Paper Link

Summary of Contributions

This paper discusses a new way to learn hierarchical policies from meaningful but not expert human demonstrations and reinforcement learning with the following contributions:

  1. A hierarchical learning method that bootstraps from non-expert human data and is amenable to fine-tuning by reinforcement learning.
  2. Demonstrates that a hierarchical imitation learning method can outperform flat alternatives for imitation.
  3. Shows that their method outperform baselines quantitatively on baselines for long-horizon multistage tasks.

Detailed Comments

In this paper, authors provide a novel way to learn policies for long-horizon tasks by decomposing the policy hierarchically into a simple architecture and then bootstrapping it with human data before finetuning with RL. The method uses a simple hierarchical architecture where the high level policy defines a subgoal for the low level policy and the subgoal remains fixed for T timesteps (T=30). Their relay policy learning method is divided into two stages: 1. relay imitation learning 2. relay reinforcement learning. In stage 1, the authors leverage human demonstrations where the human are taking meaningful actions in the environment. They learn a goal reaching policy by relabelling the dataset by time chunks depending if it is the high level or the low level policy. In stage 2, the authors use this initialized policy to fine tune with RL. Since there are two levels of hierarchy, the optimization is challenging. The authors use decoupled updates where one policy is kept fixed while the other policy is updated via natural policy gradient. An additional behavior cloning loss is added to keep the policy close to the dataset.

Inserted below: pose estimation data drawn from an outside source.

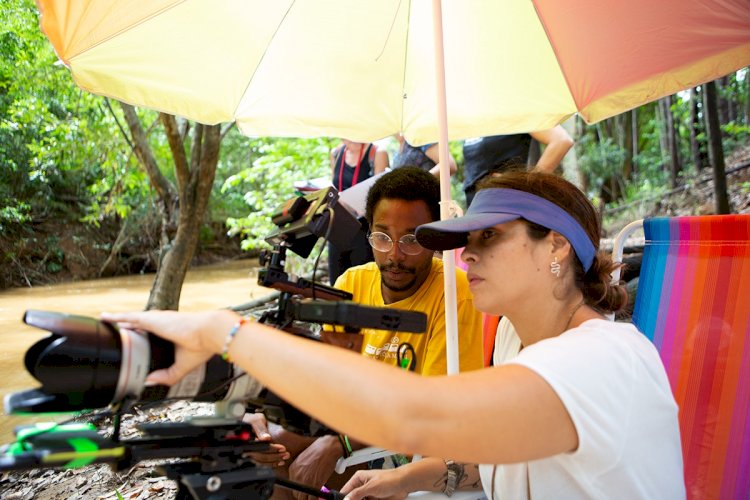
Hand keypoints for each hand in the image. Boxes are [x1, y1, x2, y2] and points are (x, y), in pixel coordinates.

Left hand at [100, 309, 237, 385]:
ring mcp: (155, 321)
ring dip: (119, 320)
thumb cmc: (202, 346)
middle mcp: (162, 325)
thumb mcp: (182, 367)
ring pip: (131, 319)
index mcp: (170, 333)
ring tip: (106, 319)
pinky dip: (116, 317)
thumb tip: (149, 381)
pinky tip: (106, 317)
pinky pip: (128, 317)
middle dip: (127, 325)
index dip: (141, 335)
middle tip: (115, 328)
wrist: (209, 334)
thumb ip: (166, 376)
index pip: (151, 334)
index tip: (133, 339)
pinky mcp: (151, 319)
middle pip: (139, 324)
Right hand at [242, 412, 290, 466]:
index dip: (272, 449)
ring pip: (261, 461)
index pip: (260, 447)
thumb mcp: (256, 420)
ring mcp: (249, 453)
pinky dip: (270, 464)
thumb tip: (266, 438)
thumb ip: (260, 428)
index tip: (282, 448)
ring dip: (274, 461)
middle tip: (286, 454)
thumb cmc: (252, 420)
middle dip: (275, 456)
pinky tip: (278, 462)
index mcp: (246, 439)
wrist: (249, 423)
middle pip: (261, 456)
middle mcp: (246, 448)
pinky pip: (261, 463)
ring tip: (285, 458)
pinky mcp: (253, 456)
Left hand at [288, 435, 343, 499]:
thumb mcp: (304, 459)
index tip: (305, 491)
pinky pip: (312, 499)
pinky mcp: (314, 485)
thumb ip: (301, 470)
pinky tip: (319, 497)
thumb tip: (305, 478)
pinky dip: (315, 499)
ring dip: (309, 498)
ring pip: (303, 498)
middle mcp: (296, 477)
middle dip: (304, 495)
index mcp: (293, 470)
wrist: (328, 448)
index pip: (293, 486)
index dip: (300, 490)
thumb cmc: (319, 450)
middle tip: (310, 494)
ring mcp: (304, 482)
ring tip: (315, 496)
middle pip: (296, 494)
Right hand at [341, 469, 408, 499]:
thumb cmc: (389, 479)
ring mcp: (368, 494)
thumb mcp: (371, 487)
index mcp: (358, 479)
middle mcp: (362, 486)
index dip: (344, 498)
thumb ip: (357, 494)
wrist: (403, 484)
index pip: (346, 490)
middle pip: (352, 498)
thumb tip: (346, 499)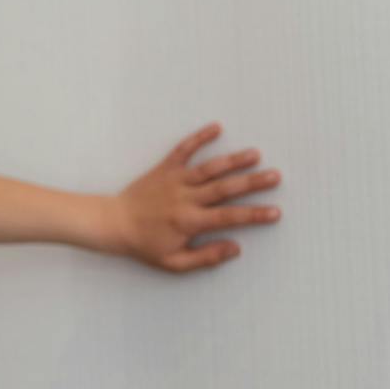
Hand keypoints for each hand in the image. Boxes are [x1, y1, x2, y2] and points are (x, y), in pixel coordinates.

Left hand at [114, 122, 282, 271]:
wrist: (113, 224)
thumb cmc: (144, 245)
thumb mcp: (173, 262)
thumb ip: (206, 257)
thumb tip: (236, 248)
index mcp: (189, 222)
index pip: (229, 217)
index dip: (253, 214)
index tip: (275, 212)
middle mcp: (185, 198)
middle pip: (224, 189)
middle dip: (252, 182)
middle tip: (276, 176)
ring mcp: (174, 181)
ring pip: (209, 168)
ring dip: (233, 160)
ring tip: (255, 153)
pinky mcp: (164, 168)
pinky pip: (182, 150)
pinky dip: (198, 137)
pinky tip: (216, 127)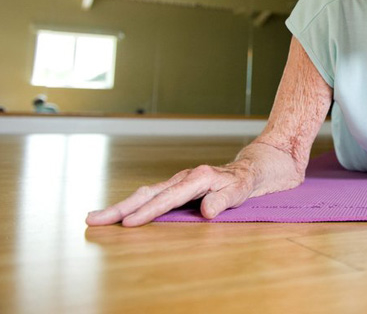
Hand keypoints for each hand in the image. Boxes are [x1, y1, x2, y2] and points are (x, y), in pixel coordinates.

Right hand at [86, 162, 255, 227]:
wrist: (244, 171)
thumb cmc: (241, 183)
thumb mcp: (238, 193)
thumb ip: (222, 201)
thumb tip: (206, 211)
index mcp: (198, 178)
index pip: (169, 198)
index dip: (148, 211)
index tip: (128, 223)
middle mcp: (182, 178)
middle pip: (147, 194)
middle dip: (120, 208)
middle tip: (93, 219)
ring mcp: (176, 182)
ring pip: (143, 194)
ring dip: (119, 207)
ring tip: (94, 217)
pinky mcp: (173, 188)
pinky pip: (149, 197)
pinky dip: (131, 205)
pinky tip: (116, 214)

The authors experiment on the kitchen manipulation domain with two interesting results. Each task in kitchen domain consists of four subtask and success is measured based on how many tasks the policy has completed. First they show that hierarchical imitation learning improves over traditional flat imitation learning as a result of additional data generation by relabelling and leveraging generalization by training on a variety of goals. Second, they show that baselines fail to learn on this long horizon domain with a very low success rate whereas RPL is able to solve 3.5/4 tasks on average. They also ablate the window size and propose variations of their method. Overall, the paper's readability can be improved. Kitchen as a benchmarking task for long horizon control maybe too restrictive of an assumption. These results might not carry on to unstable control domains such as hopper. It would also help to include experimental details and clarifications in the appendix in more detail.